GIVEN EXERCISE 1 ▸
Say whether each statement below agrees with the post on the DAO Drops Round 1 results. Answer yes or no, and quote the deciding words of the post.
(a) The first round of DAO Drops distributed $500,000.
(b) Voting power was assigned to more than 30,000 addresses.
(c) Participants found nominating and voting difficult.

TEXT PASSAGE ▸
┄┄┄┄┄┄
DAO DROPS ROUND 1 RESULTS ARE IN
dOrg recently concluded the first round of DAO Drops, a retroPGF mechanism that leveraged the wisdom of the crowd to distribute $250,000 to a range of projects and individuals in the Ethereum ecosystem.
Retrospective public goods funding (retroPGF) is the concept of rewarding efforts that have already yielded impact. This approach aims to address the weaknesses of traditional prospective funding approaches which implicitly need to predict the future impact of what to fund.
DAO Drops takes retroPGF one step further by assigning the responsibility of impact evaluation to thousands of pseudonymous addresses based on past on-chain activity. We used data on governance participation from Deep DAO, smart contract deployments from Galxe, and ecosystem event attendance from POAP to assign voting power to over 30,000 addresses.
By giving power to a diverse range of ecosystem participants, our hope was to do a better job of targeting areas of the ecosystem that are often overlooked by centralized allocation bodies.
Results of Round 1🫧
Below are the simplified data corresponding to the nomination and allocation phases.
Nomination
265 unique nominations submitted (416 total)
57 nominees after curation
10,000 pageviews during nomination phase (7,700 unique visitors)
Allocation
277 addresses voted (out of 40,000 eligible)
14,000 pageviews during allocation phase (9,400 unique visitors)
$3,056 median grant size
$18,185 largest grant
Here is the relative breakdown of how the allocators distributed the points:
See the full list of Round 1 recipients here.
Key Learnings📝
In addition to one-on-one conversations and responses on Twitter, we also distributed a survey to collect the community’s feedback on Round 1. We’ve aggregated the key insights below.
Positives
User experience for nominating and voting was well-designed. It was smooth and easy to participate.
People were happy to see another mechanism for directly supporting the maintainers of public goods.
Many nominees remarked that they normally would not be included in public goods funding because of the area they work in or marginalization.
Randomized nominees on each page load for fairness.
Negatives
Confusion about how voting scores were calculated.
Data sets were overly narrow and excluded many potential voters.
Desire for better project descriptions on the UI.
Concerns over the stringent KYC requirements.
We also received some great suggestions for how to improve the address scoring formula by broadening the data set to include:
Addresses that have proven personhood through BrightID, Gitcoin Passport, Worldcoin, Proof of Humanity
Participation in Gardens, 1Hive, Token Engineering Commons
POAPs from a wider range of events
DAO multi-sig signers
Addresses which have received significant funds from DAO multi-sigs
Addresses which have donated through Gitcoin or Giveth
Addresses which hold Pooly NFT
Addresses that have contributed to RossDAO, AssangeDAO, UkraineDAO and others
Next Steps⏩️
We want to improve DAO Drops based on community feedback, to provide a better experience and continue to empower and reward underfunded contributors to the Ethereum ecosystem.
┄┄┄┄┄┄
EXERCISE MATERIAL ▸
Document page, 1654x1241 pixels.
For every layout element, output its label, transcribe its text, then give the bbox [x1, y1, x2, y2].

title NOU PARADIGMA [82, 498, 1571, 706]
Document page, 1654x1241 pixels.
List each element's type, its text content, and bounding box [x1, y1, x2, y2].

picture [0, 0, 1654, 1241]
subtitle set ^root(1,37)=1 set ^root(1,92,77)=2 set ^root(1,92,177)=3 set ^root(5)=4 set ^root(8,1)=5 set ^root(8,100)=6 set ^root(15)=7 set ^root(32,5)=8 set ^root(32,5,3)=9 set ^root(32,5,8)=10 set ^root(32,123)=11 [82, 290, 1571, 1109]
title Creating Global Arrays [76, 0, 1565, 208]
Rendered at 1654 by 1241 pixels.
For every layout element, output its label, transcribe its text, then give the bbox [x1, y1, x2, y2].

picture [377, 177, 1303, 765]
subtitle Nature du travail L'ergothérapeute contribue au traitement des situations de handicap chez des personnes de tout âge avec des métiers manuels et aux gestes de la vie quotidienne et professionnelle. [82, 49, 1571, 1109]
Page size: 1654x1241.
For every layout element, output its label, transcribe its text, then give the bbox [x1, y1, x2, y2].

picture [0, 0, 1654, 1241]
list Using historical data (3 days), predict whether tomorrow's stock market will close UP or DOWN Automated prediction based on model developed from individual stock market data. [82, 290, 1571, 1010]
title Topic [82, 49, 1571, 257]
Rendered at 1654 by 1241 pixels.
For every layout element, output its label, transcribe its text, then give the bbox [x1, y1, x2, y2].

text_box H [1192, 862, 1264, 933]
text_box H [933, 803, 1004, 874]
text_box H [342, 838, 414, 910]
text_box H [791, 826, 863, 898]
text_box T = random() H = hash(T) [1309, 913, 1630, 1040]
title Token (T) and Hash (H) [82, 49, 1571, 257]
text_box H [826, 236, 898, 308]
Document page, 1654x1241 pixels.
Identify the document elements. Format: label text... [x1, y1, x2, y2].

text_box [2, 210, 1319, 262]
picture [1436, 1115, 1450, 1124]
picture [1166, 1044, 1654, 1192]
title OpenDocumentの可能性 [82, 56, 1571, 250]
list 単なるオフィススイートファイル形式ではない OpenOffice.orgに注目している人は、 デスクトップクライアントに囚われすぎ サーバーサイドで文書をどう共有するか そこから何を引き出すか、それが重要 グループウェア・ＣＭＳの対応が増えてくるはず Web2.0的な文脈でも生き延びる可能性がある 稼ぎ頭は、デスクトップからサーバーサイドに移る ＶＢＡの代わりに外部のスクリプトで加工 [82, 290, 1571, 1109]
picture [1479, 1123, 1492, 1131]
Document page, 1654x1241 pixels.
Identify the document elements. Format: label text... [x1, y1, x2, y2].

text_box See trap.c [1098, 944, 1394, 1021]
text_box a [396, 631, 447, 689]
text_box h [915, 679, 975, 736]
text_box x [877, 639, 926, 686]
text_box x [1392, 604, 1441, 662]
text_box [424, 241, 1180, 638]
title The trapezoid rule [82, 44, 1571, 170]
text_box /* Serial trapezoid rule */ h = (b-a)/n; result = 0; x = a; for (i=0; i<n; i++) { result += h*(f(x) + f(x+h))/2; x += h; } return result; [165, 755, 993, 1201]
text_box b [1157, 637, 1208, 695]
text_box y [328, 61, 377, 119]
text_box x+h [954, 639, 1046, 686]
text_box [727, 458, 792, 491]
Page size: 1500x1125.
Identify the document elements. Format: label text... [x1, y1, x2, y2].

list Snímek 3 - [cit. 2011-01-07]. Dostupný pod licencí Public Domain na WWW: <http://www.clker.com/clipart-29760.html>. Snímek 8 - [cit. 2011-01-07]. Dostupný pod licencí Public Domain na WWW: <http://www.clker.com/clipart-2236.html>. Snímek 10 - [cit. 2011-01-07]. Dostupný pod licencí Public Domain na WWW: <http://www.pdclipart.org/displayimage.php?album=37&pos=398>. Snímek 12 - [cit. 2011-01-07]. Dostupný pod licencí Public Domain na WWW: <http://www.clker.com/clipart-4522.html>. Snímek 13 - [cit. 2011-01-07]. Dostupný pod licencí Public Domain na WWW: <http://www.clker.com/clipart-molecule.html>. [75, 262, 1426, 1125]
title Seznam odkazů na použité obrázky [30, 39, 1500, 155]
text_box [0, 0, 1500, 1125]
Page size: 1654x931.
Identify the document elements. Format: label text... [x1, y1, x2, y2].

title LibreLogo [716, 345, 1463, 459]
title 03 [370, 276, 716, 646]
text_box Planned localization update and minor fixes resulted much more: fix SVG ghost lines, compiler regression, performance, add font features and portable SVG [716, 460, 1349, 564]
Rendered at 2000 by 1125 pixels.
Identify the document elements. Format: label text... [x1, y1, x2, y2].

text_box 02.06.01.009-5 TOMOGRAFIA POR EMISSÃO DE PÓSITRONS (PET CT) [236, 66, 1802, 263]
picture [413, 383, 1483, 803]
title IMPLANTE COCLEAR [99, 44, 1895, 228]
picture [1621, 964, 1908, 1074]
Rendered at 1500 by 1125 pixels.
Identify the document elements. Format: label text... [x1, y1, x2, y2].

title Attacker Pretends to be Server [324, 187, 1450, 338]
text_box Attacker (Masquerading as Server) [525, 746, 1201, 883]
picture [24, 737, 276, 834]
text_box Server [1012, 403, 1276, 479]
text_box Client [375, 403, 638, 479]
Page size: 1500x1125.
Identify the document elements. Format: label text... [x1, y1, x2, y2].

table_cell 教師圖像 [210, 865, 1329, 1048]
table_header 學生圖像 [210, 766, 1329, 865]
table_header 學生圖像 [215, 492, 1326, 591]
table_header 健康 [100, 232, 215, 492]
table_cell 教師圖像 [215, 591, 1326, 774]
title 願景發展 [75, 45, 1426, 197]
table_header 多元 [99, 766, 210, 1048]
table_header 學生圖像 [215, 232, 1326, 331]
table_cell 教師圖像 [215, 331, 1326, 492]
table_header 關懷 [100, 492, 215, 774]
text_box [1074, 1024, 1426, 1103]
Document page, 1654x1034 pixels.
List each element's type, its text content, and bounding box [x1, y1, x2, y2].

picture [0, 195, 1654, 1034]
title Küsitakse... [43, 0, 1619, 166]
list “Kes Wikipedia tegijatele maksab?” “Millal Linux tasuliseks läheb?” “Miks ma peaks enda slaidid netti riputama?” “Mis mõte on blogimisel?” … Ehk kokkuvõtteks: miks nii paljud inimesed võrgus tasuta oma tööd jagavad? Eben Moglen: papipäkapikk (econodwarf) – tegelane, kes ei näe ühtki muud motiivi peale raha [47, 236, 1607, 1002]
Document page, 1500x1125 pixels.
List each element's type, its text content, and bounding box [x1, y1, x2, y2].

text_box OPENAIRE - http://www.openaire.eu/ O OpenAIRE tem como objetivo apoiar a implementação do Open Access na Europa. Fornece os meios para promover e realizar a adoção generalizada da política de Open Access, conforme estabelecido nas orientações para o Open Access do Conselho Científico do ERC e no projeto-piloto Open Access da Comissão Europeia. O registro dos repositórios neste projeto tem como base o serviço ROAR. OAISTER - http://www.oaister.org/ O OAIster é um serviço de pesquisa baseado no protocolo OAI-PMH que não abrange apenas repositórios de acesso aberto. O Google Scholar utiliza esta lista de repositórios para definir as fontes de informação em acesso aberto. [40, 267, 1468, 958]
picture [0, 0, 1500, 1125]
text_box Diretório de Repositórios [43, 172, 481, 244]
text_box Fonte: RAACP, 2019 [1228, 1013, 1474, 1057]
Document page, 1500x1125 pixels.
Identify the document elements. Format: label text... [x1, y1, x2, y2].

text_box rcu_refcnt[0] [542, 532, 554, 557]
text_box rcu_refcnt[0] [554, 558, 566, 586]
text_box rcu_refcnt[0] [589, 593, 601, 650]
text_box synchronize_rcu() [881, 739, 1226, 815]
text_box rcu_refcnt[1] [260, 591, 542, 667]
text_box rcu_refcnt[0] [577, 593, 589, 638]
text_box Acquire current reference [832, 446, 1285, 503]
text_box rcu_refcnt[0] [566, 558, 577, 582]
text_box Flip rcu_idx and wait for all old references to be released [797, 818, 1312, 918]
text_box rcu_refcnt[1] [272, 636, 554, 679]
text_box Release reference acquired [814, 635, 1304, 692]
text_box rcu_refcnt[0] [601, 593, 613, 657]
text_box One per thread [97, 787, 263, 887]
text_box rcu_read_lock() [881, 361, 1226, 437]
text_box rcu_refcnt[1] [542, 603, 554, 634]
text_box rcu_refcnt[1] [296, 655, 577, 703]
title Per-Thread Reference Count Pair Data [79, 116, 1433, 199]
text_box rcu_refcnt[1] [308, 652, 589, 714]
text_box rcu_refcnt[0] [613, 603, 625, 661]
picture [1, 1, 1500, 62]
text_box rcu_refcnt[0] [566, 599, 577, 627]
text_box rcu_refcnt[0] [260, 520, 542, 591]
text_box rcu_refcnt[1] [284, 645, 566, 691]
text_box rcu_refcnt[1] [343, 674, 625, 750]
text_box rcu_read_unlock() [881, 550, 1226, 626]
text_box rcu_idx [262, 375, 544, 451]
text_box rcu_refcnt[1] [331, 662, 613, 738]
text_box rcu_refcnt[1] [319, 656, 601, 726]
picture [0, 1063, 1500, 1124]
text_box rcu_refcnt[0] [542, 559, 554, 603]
┄┄┄┄┄┄
GIVEN EXERCISE 2 ▸ Copy the part of the records that opens with the line containing "Document page, 1654x1034 pixels." and closes with the line containing "236, 1607, 1002]", including both of those lines.

EXERCISE OUTPUT 1 ▸
(a) No: "to distribute $250,000 to a range of projects and individuals in the Ethereum ecosystem"
(b) Yes: "to assign voting power to over 30,000 addresses"
(c) No: "It was smooth and easy to participate."

EXERCISE OUTPUT 2 ▸
Document page, 1654x1034 pixels.
List each element's type, its text content, and bounding box [x1, y1, x2, y2].

picture [0, 195, 1654, 1034]
title Küsitakse... [43, 0, 1619, 166]
list “Kes Wikipedia tegijatele maksab?” “Millal Linux tasuliseks läheb?” “Miks ma peaks enda slaidid netti riputama?” “Mis mõte on blogimisel?” … Ehk kokkuvõtteks: miks nii paljud inimesed võrgus tasuta oma tööd jagavad? Eben Moglen: papipäkapikk (econodwarf) – tegelane, kes ei näe ühtki muud motiivi peale raha [47, 236, 1607, 1002]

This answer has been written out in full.